To support increased demand to Hawaii during holiday periods, we are adding flights across California cities to four Hawaiian Islands: Oahu, Maui, Hawaii (Kona) and Kauai. To enable this investment, we have exited some underperforming seasonal routes to Mexican destinations. We will not return winter service from Los Angeles and San Francisco to Cancun, San Francisco to Loreto, and Las Vegas to Puerto Vallarta and San Jose del Cabo. We will continue to serve nine Mexican destinations through our hubs including Seattle, Portland, San Francisco, Los Angeles and San Diego.

That’s a notably candid statement. The Mexico routes were underperforming and Hawaii takes priority. Alaska still serves all four affected Mexican destinations from other gateways, so this is a question of which US cities serve them, not whether Alaska flies there at all.

Thoughts

Alaska is the largest carrier from the continental US to Hawaii, and feeding the islands from the mainland is now a core part of the network strategy to a greater degree than it was before the Hawaiian Airlines takeover.

Hawaii is a market Alaska has a reason to defend and grow while a seasonal winter run from Las Vegas to Puerto Vallarta on a regional jet operated by SkyWest is not.

To a degree, we’ve already started to see what Alaska Airlines told the Las Vegas Review-Journal taking shape. According to Cirium schedule data, Alaska will increase seats to Hawaii from the continental US by 6% in Q4 2026 compared to Q4 2025, with Lihue seeing a particularly sharp jump of 28%.

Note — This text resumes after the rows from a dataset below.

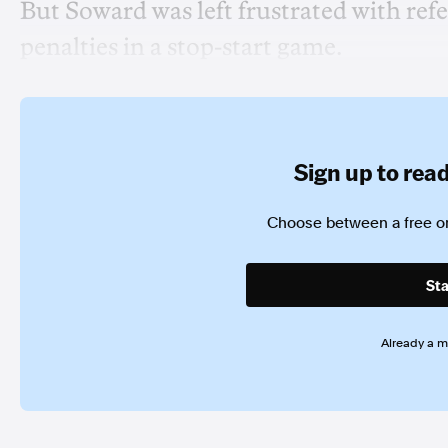
But Soward was left frustrated with re
penalties in a stop-start game.
Sign up to read 
Choose between a free or
Sta
Already a 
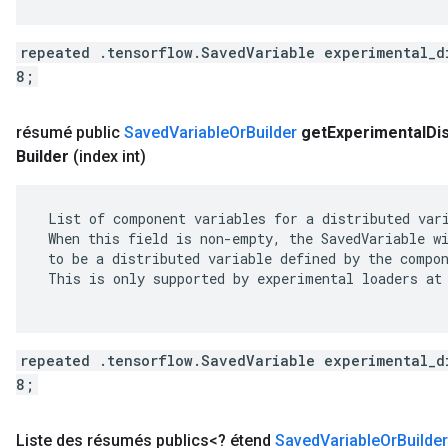
repeated .tensorflow.SavedVariable experimental_d
8;
résumé public
Saved
Variable
Or
Builder
get
Experimental
Di
Builder
(index int)
 List of component variables for a distributed vari
 When this field is non-empty, the SavedVariable wi
 to be a distributed variable defined by the compon
 This is only supported by experimental loaders at 
repeated .tensorflow.SavedVariable experimental_d
8;
Liste des résumés publics<? étend
Saved
Variable
Or
Builder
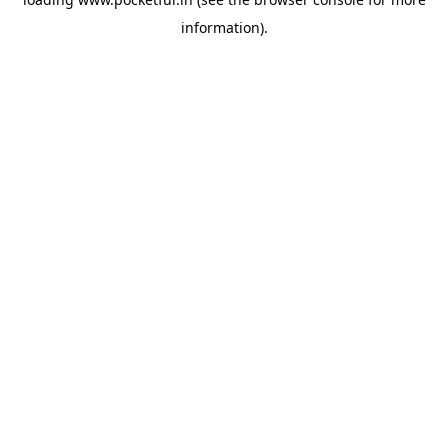
information).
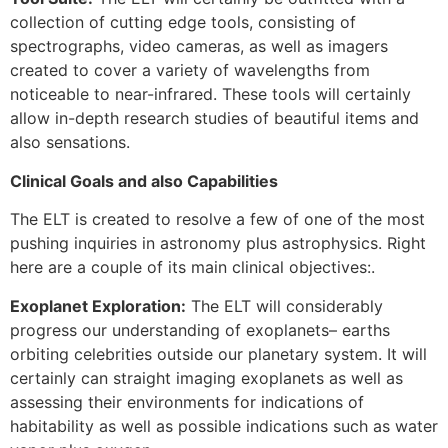
collection of cutting edge tools, consisting of
spectrographs, video cameras, as well as imagers
created to cover a variety of wavelengths from
noticeable to near-infrared. These tools will certainly
allow in-depth research studies of beautiful items and
also sensations.
Clinical Goals and also Capabilities
The ELT is created to resolve a few of one of the most
pushing inquiries in astronomy plus astrophysics. Right
here are a couple of its main clinical objectives:.
Exoplanet Exploration:
The ELT will considerably
progress our understanding of exoplanets– earths
orbiting celebrities outside our planetary system. It will
certainly can straight imaging exoplanets as well as
assessing their environments for indications of
habitability as well as possible indications such as water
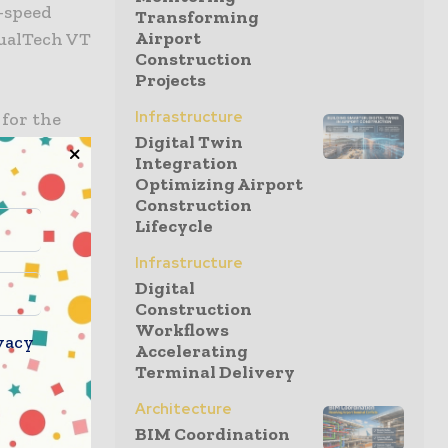
w-speed
Transforming
Airport
DualTech VT
Construction
Projects
Infrastructure
 for the
Digital Twin
ue to its
Integration
ntegrated
Optimizing Airport
Construction
Lifecycle
d with a
ciency in
Infrastructure
Digital
Construction
Workflows
l
vacy
Accelerating
formance up
Terminal Delivery
fore
Architecture
l speeds of
BIM Coordination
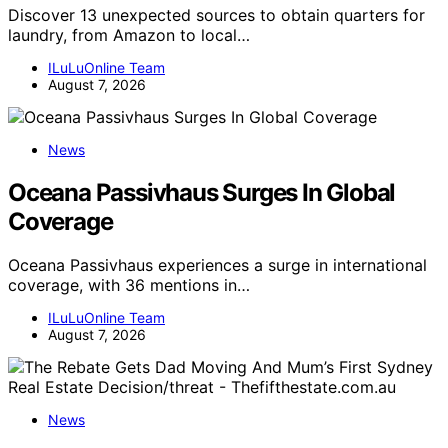
Discover 13 unexpected sources to obtain quarters for
laundry, from Amazon to local…
ILuLuOnline Team
August 7, 2026
News
Oceana Passivhaus Surges In Global
Coverage
Oceana Passivhaus experiences a surge in international
coverage, with 36 mentions in…
ILuLuOnline Team
August 7, 2026
News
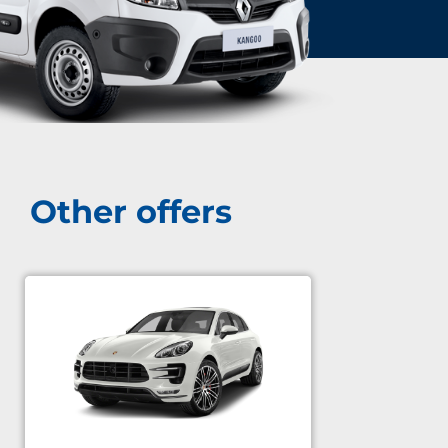
Other offers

In California specifically, Los Angeles to Maui is being increased to twice daily, San Francisco to Kona on the Big Island is getting additional service, and Burbank to Honolulu has been restored as a nonstop option for the first time in over 20 years – that’s a brand new California to Hawaii route launched at almost exactly the same time Alaska was pulling back from its California to Mexico flying.

It’s worth pointing out, however, that only three of the five cancelled routes were operated by mainline Boeing 737s (the aircraft type that can actually serve West Coast to Hawaii routes). The two Las Vegas routes were operated by Embraer E175 regional jets which simply don’t have the range to reach Hawaii from the mainland.

Presumably, those aircraft will be redeployed by SkyWest on other regional domestic routes, not to Hawaii. That raises an obvious question: if two of the five cancellations had nothing to do with freeing up Hawaii-capable aircraft, the “supporting increased demand to Hawaii” reasoning only tells part of the story. Retreating from routes on which Alaska Airlines was struggling to compete tells the rest.

Las Vegas to Puerto Vallarta and Los Cabos are not natural Alaska strongholds, especially with Southwest adding Mexico service from Las Vegas — including Cancun, Puerto Vallarta, and Los Cabos — from June 2026 onwards.

San Francisco to Cancun is a tough place for Alaska to make a stand when United is so dominant at SFO and when United will offer 15 weekly flights between SFO and Cancun in November 2026.

Los Angeles to Cancun is another logical route cut as with United, Delta and American Airlines offering approximately 28 daily flights between them on this route in November 2026, Alaska had its work cut out making any inroads there.

In addition to all of that, it’s also worth noting that this continues a broader pattern of Alaska pulling back from Mexico. The airline had already ended its summer season Los Angeles to Cancun service early (in May), and it discontinued San Jose to Los Cabos, San Jose to Puerto Vallarta, and San Jose to Guadalajara around the same time. Viewed through that lens, seeing these winter routes not returning is not particularly surprising.

Related: Alaska and Hawaiian push past 150 aircraft in their Starlink rollout

Bottom line

Alaska Airlines has cancelled five planned seasonal Mexico routes for winter 2026/27, redirecting some of that capacity to Hawaii. The airline continues to serve all four affected Mexican destinations from other West Coast gateways, and for travelers in Las Vegas, Los Angeles, and San Francisco who’d been counting on those routes, alternatives do exist.